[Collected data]
-------

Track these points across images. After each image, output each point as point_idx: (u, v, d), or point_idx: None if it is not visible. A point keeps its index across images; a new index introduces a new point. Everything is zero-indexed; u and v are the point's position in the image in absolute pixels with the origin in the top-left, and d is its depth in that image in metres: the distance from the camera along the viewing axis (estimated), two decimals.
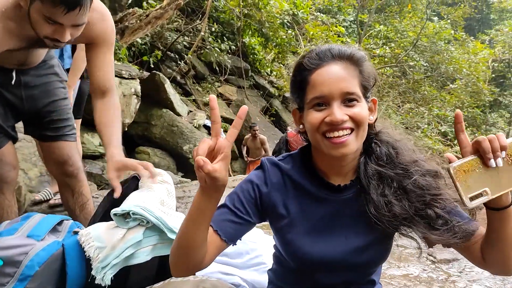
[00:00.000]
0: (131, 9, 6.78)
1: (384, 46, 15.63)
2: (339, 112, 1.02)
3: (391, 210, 1.04)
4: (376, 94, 1.16)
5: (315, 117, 1.04)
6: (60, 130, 2.11)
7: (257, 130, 8.15)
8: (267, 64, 12.84)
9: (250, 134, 8.31)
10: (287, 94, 12.40)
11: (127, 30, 6.71)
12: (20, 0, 1.61)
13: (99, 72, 1.93)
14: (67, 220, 1.65)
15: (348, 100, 1.03)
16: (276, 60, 13.44)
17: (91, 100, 1.98)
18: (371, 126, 1.13)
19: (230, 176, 8.72)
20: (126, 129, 6.51)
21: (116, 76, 6.10)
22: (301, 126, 1.14)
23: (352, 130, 1.04)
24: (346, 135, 1.03)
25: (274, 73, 13.23)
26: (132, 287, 1.50)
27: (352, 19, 18.35)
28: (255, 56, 12.30)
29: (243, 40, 11.70)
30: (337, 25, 16.02)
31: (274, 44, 12.48)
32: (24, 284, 1.32)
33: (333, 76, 1.03)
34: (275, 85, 12.63)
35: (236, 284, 1.64)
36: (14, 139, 2.07)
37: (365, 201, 1.08)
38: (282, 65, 13.67)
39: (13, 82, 1.93)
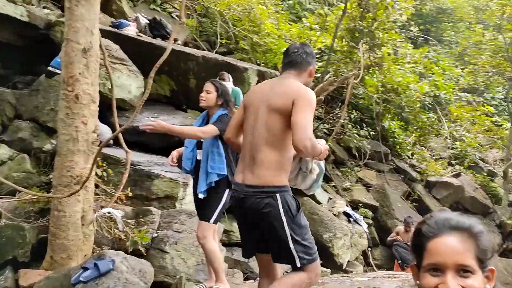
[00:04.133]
0: None
1: None
2: (452, 282, 1.08)
3: None
4: None
5: (430, 282, 1.11)
6: None
7: (412, 226, 7.83)
8: (408, 148, 12.49)
9: (403, 227, 7.99)
10: (431, 179, 11.77)
11: None
12: None
13: None
14: None
15: (463, 271, 1.09)
16: (417, 143, 13.01)
17: None
18: None
19: (373, 268, 8.40)
20: None
21: None
22: (417, 282, 1.20)
23: None
24: None
25: (416, 156, 12.76)
26: None
27: (502, 96, 17.07)
28: (395, 139, 12.10)
29: (383, 124, 11.69)
30: (485, 104, 15.06)
31: (415, 127, 12.18)
32: None
33: (449, 248, 1.11)
34: (417, 169, 12.12)
35: None
36: None
37: None
38: (424, 148, 13.15)
39: None
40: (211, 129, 3.39)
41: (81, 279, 3.26)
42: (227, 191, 3.45)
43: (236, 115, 2.72)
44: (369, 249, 8.94)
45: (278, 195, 2.34)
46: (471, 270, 1.09)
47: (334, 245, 7.29)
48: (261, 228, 2.42)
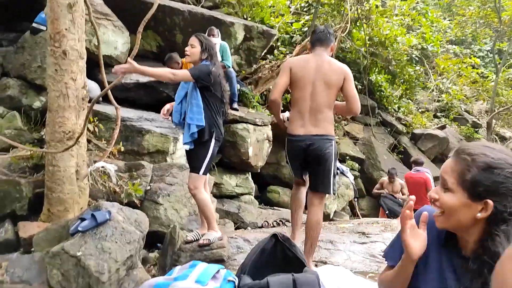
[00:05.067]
0: (263, 61, 7.44)
1: None
2: (433, 190, 1.29)
3: None
4: None
5: None
6: None
7: (396, 177, 8.21)
8: (394, 101, 12.65)
9: (387, 178, 8.31)
10: (416, 131, 12.02)
11: (261, 81, 7.38)
12: None
13: None
14: (222, 269, 2.06)
15: (443, 186, 1.25)
16: (404, 96, 13.16)
17: None
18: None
19: (358, 216, 8.76)
20: (259, 170, 7.08)
21: (250, 123, 6.74)
22: None
23: (443, 212, 1.24)
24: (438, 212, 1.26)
25: (402, 109, 12.94)
26: None
27: (489, 48, 17.12)
28: (382, 93, 12.23)
29: (370, 77, 11.76)
30: (472, 56, 15.11)
31: (402, 80, 12.27)
32: None
33: (446, 164, 1.27)
34: (403, 122, 12.34)
35: None
36: None
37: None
38: (410, 101, 13.31)
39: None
40: (183, 72, 3.45)
41: (79, 228, 3.40)
42: (213, 142, 3.54)
43: (282, 80, 3.37)
44: (356, 199, 9.28)
45: (333, 141, 3.36)
46: (449, 187, 1.22)
47: None
48: (319, 163, 3.31)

-------

Work required
In the entries above, the lines from the one bearing "14: (67, 220, 1.65)" up to and including the one bearing "39: (13, 82, 1.93)" should be transcribed exactly; no other line is wanted.

Finished exercise
14: (67, 220, 1.65)
15: (348, 100, 1.03)
16: (276, 60, 13.44)
17: (91, 100, 1.98)
18: (371, 126, 1.13)
19: (230, 176, 8.72)
20: (126, 129, 6.51)
21: (116, 76, 6.10)
22: (301, 126, 1.14)
23: (352, 130, 1.04)
24: (346, 135, 1.03)
25: (274, 73, 13.23)
26: (132, 287, 1.50)
27: (352, 19, 18.35)
28: (255, 56, 12.30)
29: (243, 40, 11.70)
30: (337, 25, 16.02)
31: (274, 44, 12.48)
32: (24, 284, 1.32)
33: (333, 76, 1.03)
34: (275, 85, 12.63)
35: (236, 284, 1.64)
36: (14, 139, 2.07)
37: (365, 201, 1.08)
38: (282, 65, 13.67)
39: (13, 82, 1.93)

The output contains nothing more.